Speaking at a "Web@30" conference at CERN, Berners-Lee acknowledged that a sense among many who are already on the Web has become: "Whoops! The web is not the web we wanted in every respect."
His World Wide Web Foundation wants to enlist governments, companies, and citizens to take a greater role in shaping the web for good under principles laid out in its "Contract for the Web."
Under the contract, governments are called upon to make sure everyone can connect to the internet, to keep it available and to respect privacy. Companies are to make the internet affordable, respect privacy and develop technology that will put people — and the "public good" — first. Citizens are to create and to cooperate and respect "civil discourse," among other things.
"The Contract for the Web is about sitting down in working groups with other people who signed up, and to say, 'Ok, let's work out what this really means,'" Berners-Lee said. It was unclear, however, how such rules would be enforced.
Berners-Lee cautioned it was important to strike a balance between oversight and freedom but difficult to agree what it should be.
"Where is the balance between leaving the tech companies to do the right thing and regulating them? Where is the balance between freedom of speech and hate speech?" he said.

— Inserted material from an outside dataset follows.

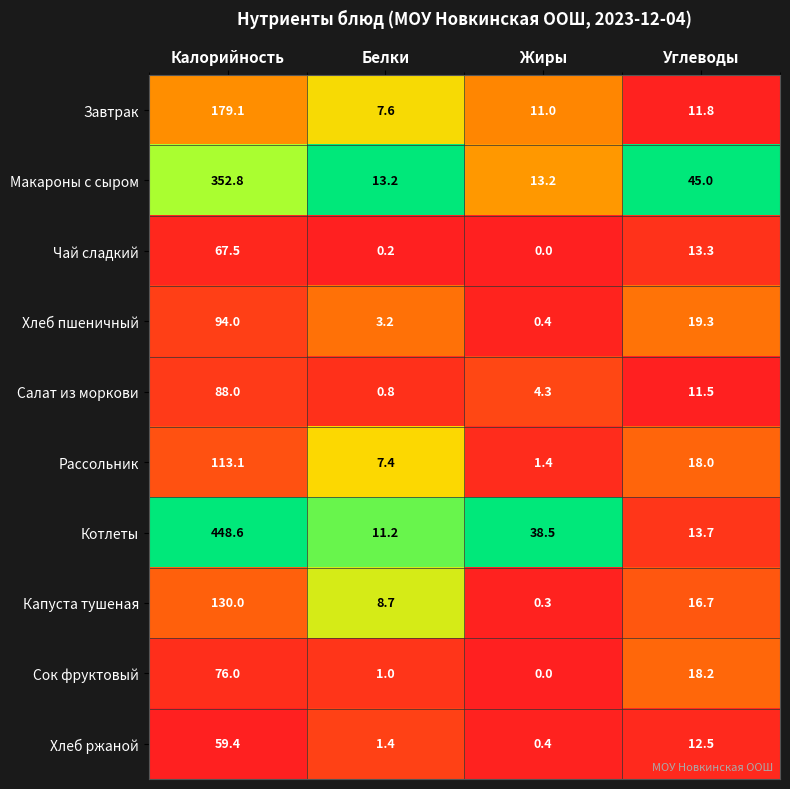

What is the total value across all series at Калорийность?

1608.5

The conference, which brought together internet and tech experts, also gave CERN the chance to showcase its reputation as an open-source incubator of ideas. Berners-Lee worked there in the late 1980s, and had been determined to help bridge a communications and documentation gap among different computer platforms.

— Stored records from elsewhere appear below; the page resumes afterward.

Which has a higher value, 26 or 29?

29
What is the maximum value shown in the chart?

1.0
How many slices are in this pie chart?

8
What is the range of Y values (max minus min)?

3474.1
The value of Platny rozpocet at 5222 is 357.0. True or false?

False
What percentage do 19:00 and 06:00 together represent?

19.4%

As a young English software engineer at CERN, Berners-Lee, who is now 63, came up with the idea for hypertext transfer protocol — the "http" that adorns web addresses — and other building blocks for the web.
The "http" system allowed text and small images to be retrieved through a piece of software — the first browser — which Berners-Lee released in 1990 and is considered the start of the web. In practice, the access to a browser on a home computer made the internet easily accessible to consumers for the first time.

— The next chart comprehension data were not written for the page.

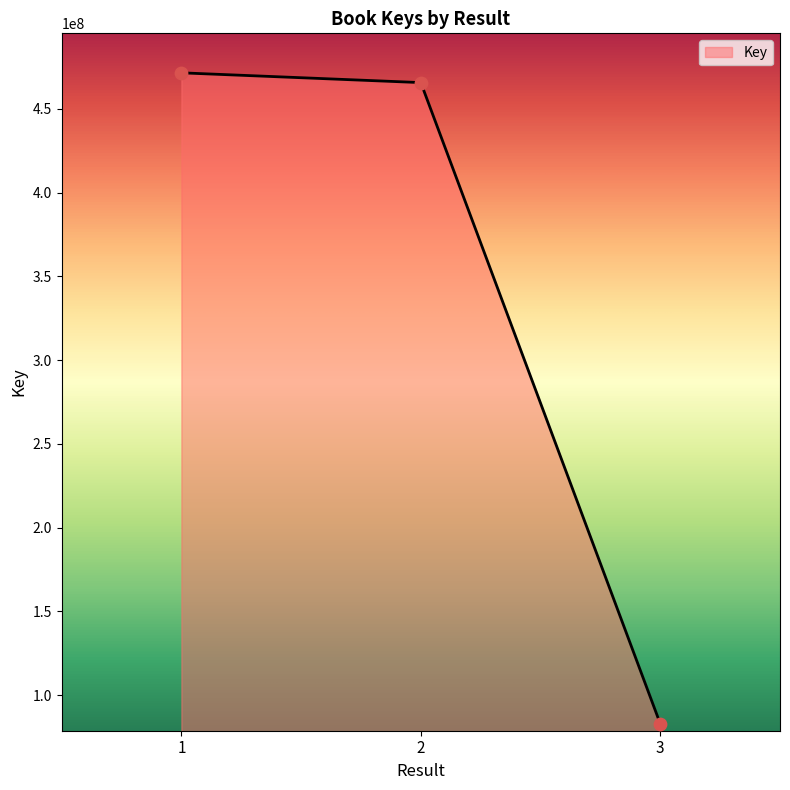

Approximately how many times larger is the value at 1 compared to 3?

5.7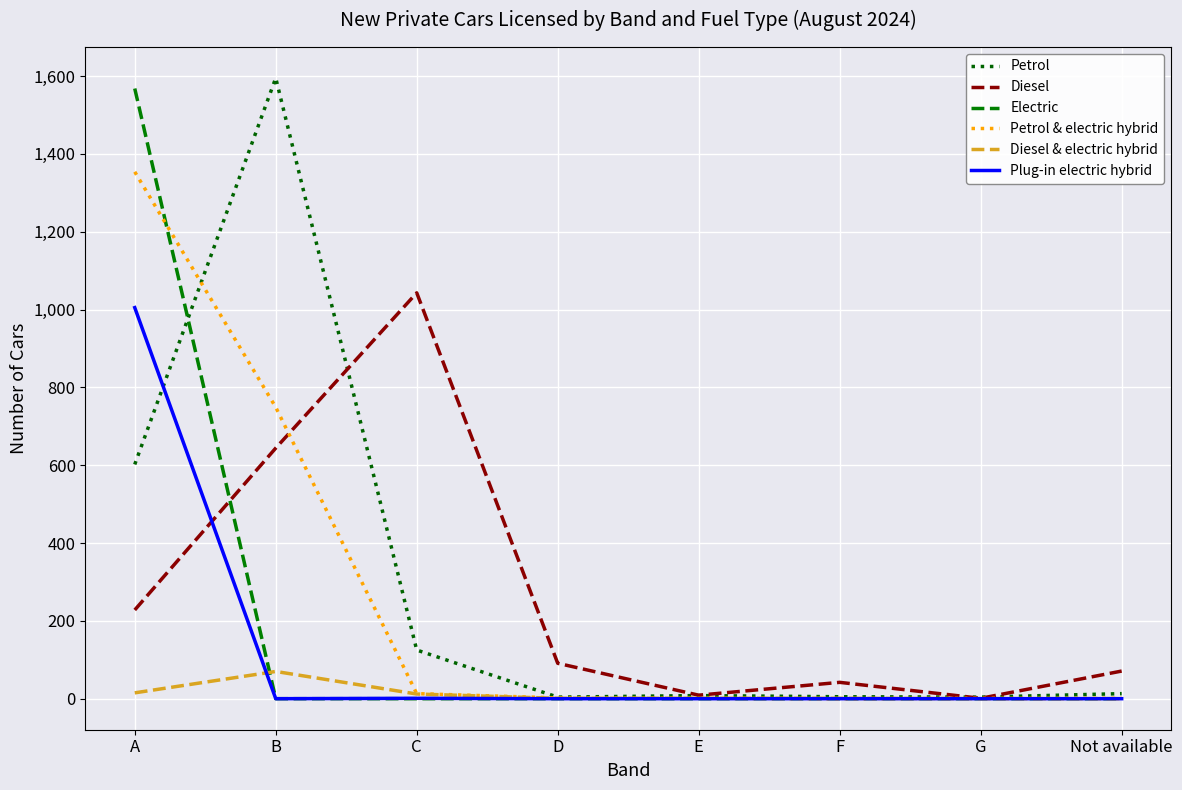

True or false: Electric has a value of 0 at G.

True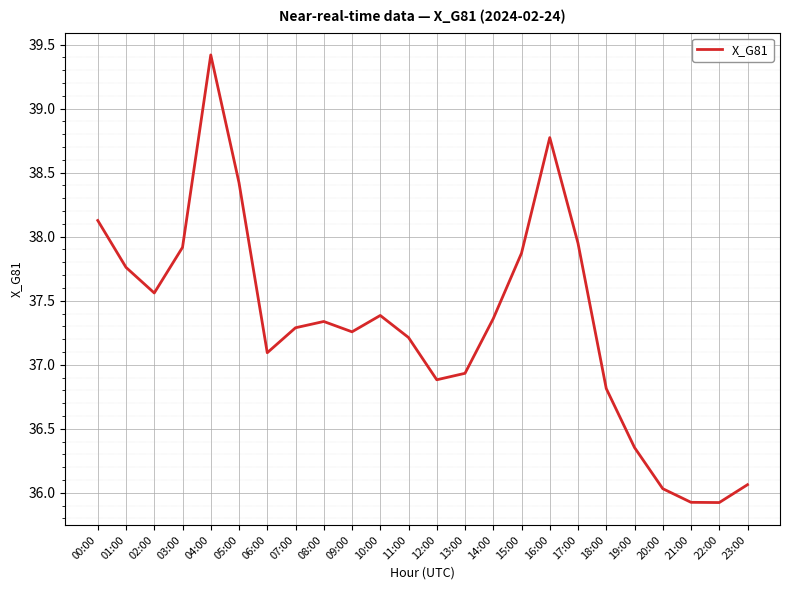

True or false: the data shows 50.7 at 00:00.

False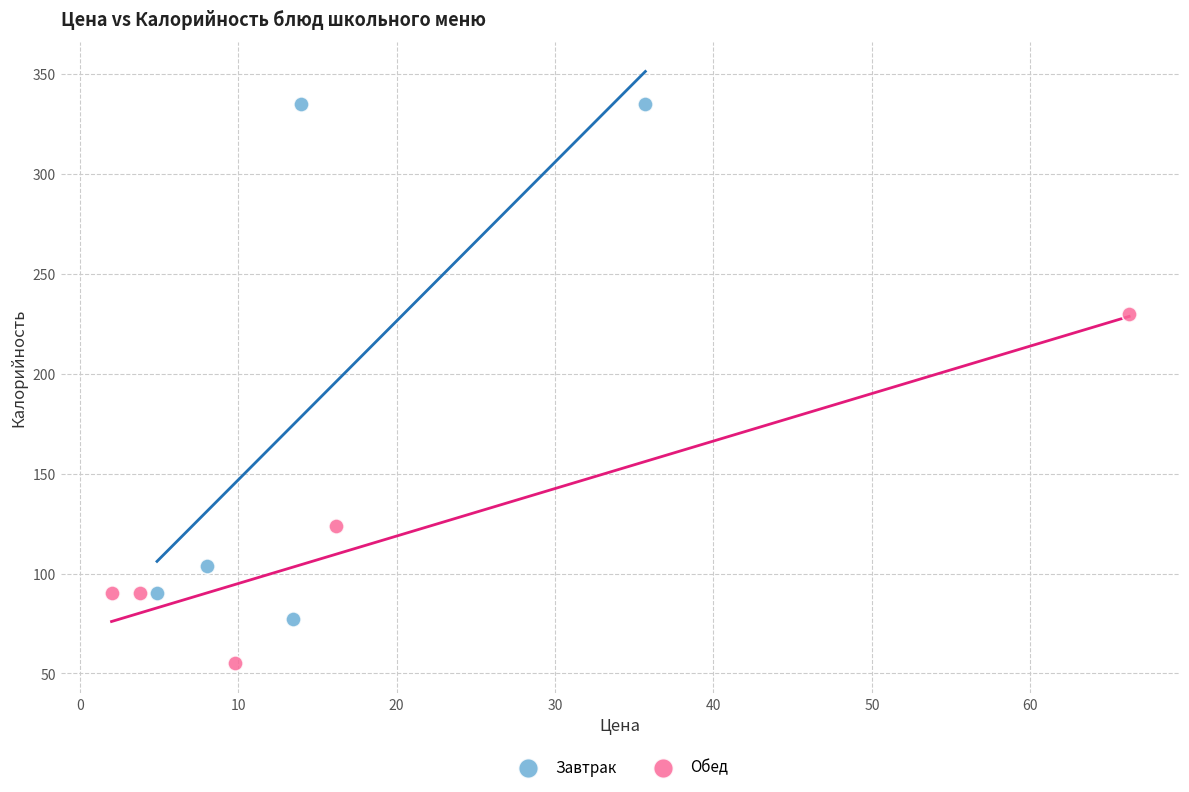

Which series contains the lowest Y value?

Обед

Speaking to reporters on Monday, Berners-Lee recalled how his research was helped by his former boss at CERN, Mike Sendall, who wanted a pretext to buy a then-new Next computer by Steve Jobs' Apple needed for his research.
Berners-Lee said Sendall told him to "'pick a random program to develop on it ... Why don't you do that hypertext thing?'"
Berners-Lee has since become a sort of father figure for the internet community, been knighted by Queen Elizabeth II and named as one of the 100 most important people of the 20th century by Time magazine.
While he now wants to get the debate going, other panelists expressed concerns like the increasing concentration of control of the internet by big corporate players, and fretted about a possible splintering of cyberspace among rival countries.
"The challenges come from the same things that make it (the Web) wonderful, and that's the difficulty," said conference panelist Zeynep Tufekci, an associate professor at the University of North Carolina's School of Information and Library Science.
"The openness is wonderful, the connectivity is wonderful, the fact that it was created as a network for academics who are kind of into trusting each other..." she said.
Now with the Web, "there's an enormous amount of centralization going on, with a few big players becoming gatekeepers. Those few big players have built, basically, surveillance machines," she said. "It's based on surveillance profiling us and then targeting us for ads — which wasn't the original idea at all."